Submarine Warfare insignia
Medal of Honor
| Navy Cross w/ three 5⁄16" Gold Stars | Distinguished Service Cross | Silver Star |
| Purple Heart | Navy Presidential Unit Citation | American Defense Service Medal w/ Fleet Clasp (3⁄16" Bronze Star) |
| American Campaign Medal w/ one 3⁄16" Bronze Star | Asiatic-Pacific Campaign Medal w/ one 3⁄16" Silver Star and two 3⁄16" Bronze Stars | World War II Victory Medal |
Submarine Combat Patrol insignia

===Medal of Honor citation===
Rank and organization: Commander, U.S. Navy. Born: September 13, 1906, Dallas, Tex. Appointed from: Texas. Other Navy awards: Navy Cross with 3 Gold 5/16 Inch Stars, Silver Star Medal.

Citation:
For conspicuous gallantry and intrepidity at the risk of his life above and beyond the call of duty as Commanding Officer of the U.S.S. Harder during her 5th War Patrol in Japanese-controlled waters. Floodlit by a bright moon and disclosed to an enemy destroyer escort which bore down with intent to attack, Comdr. Dealey quickly dived to periscope depth and waited for the pursuer to close range, then opened fire, sending the target and all aboard down in flames with his third torpedo. Plunging deep to avoid fierce depth charges, he again surfaced and, within 9 minutes after sighting another destroyer, had sent the enemy down tail first with a hit directly amidship. Evading detection, he penetrated the confined waters off Tawi Tawi with the Japanese Fleet base 6 miles away and scored death blows on 2 patrolling destroyers in quick succession. With his ship heeled over by concussion from the first exploding target and the second vessel nose-diving in a blinding detonation, he cleared the area at high speed. Sighted by a large hostile fleet force on the following day, he swung his bow toward the lead destroyer for another "down-the-throat" shot, fired 3 bow tubes and promptly crash-dived to be terrifically rocked seconds later by the exploding ship as the Harder passed beneath. This remarkable record of 5 vital Japanese destroyers sunk in 5 short-range torpedo attacks attests the valiant fighting spirit of Comdr. Dealey and his indomitable command.

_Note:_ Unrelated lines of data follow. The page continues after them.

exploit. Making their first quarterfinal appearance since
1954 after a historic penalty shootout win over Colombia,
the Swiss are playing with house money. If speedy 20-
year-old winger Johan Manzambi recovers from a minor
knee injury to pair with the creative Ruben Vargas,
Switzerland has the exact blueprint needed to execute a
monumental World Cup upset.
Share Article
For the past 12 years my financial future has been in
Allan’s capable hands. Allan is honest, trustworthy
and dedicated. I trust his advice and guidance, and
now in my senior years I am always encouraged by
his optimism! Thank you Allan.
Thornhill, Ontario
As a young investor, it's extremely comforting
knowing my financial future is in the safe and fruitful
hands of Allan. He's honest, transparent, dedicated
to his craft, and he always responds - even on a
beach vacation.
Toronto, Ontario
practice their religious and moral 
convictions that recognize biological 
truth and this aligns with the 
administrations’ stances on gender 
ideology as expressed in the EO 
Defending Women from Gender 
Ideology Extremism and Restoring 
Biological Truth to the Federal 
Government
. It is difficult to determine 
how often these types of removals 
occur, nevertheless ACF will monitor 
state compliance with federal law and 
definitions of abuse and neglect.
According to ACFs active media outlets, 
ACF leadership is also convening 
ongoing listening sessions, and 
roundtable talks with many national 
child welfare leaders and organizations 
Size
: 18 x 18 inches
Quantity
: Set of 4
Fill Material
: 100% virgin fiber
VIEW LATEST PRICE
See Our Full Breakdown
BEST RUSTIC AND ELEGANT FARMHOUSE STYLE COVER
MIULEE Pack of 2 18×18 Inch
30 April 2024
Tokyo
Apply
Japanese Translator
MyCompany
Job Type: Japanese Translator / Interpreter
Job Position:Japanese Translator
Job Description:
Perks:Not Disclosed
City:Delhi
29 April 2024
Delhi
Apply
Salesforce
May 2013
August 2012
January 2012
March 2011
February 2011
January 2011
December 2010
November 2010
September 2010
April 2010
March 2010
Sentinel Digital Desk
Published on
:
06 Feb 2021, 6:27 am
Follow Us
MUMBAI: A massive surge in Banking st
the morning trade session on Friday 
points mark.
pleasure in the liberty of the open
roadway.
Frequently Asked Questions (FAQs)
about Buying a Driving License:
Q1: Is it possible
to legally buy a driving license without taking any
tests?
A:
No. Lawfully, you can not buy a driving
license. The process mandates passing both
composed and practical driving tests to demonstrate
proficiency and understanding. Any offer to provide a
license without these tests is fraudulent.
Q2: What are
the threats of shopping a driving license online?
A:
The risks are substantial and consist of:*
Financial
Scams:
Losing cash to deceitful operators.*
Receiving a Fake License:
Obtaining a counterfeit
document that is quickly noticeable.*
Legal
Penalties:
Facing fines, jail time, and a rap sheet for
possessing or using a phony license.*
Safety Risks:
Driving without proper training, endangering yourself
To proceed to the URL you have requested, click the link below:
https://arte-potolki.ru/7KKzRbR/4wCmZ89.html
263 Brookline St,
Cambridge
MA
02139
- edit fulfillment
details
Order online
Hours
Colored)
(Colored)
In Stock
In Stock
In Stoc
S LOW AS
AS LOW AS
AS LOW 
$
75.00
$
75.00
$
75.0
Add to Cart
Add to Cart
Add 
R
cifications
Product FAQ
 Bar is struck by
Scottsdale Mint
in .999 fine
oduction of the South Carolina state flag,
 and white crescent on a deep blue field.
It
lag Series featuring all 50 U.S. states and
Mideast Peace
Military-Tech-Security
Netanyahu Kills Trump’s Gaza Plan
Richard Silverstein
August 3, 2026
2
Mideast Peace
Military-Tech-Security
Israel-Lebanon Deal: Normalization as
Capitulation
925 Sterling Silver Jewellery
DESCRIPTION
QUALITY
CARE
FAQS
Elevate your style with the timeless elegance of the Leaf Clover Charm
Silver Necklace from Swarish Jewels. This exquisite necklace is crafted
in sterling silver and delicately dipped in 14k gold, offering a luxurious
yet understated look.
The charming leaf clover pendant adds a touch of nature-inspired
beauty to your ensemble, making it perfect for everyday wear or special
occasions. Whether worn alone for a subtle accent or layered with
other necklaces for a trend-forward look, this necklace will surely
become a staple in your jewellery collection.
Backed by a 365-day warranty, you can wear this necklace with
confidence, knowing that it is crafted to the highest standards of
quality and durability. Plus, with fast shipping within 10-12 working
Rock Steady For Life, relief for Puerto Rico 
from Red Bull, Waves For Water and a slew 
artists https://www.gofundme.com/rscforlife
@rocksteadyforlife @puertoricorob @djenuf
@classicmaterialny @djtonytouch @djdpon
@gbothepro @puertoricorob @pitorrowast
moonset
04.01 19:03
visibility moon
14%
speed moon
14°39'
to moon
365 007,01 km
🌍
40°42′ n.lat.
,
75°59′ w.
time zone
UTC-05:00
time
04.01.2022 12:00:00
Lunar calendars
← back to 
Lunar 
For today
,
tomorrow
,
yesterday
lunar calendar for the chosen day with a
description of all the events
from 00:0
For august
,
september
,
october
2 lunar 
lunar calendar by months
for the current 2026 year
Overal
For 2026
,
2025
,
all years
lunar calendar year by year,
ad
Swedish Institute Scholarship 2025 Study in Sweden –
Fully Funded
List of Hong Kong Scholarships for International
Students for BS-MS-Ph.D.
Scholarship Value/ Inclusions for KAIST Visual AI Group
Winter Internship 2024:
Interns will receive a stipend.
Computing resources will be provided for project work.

===Medal of Honor controversy===
Perhaps smarting from his decision to allow Dealey to undertake a sixth war patrol at a time when several colleagues thought he was tired and overly fatigued, RADM Christie nominated Dealey for a posthumous Medal of Honor immediately after the loss was reported. This action became mired in a controversy. General Douglas MacArthur had previously awarded the Army Distinguished Service Cross to Dealey for his prior accomplishments in the theater. Thomas Kinkaid, COMSEVENTHFLT (MacArthur's naval commander) disapproved Dealey for the Medal of Honor on the grounds that he had already been honored adequately. This dispute was one of several that led to growing personal animosity between Christie and Kinkaid, culminating in Kinkaid's relieving Christie in December 1944. Christie then returned to Washington, finally receiving MacArthur's support for the Medal of Honor which was presented posthumously to Dealey's wife, Edwina, on August 29, 1945.

===Posthumous honors===
- Commander Dealey was awarded the Medal of Honor for Harder's fifth war patrol and was posthumously awarded the Silver Star for gallantry in action during Harder's sixth war patrol.
- In 1953, was named in his honor; she was the lead ship of her class of destroyer escort.
- There is a plaque in Dealey's honor in the Science Place in Fair Park, Dallas, Texas.
- Sam Dealey Drive in Dallas, Texas was named after him.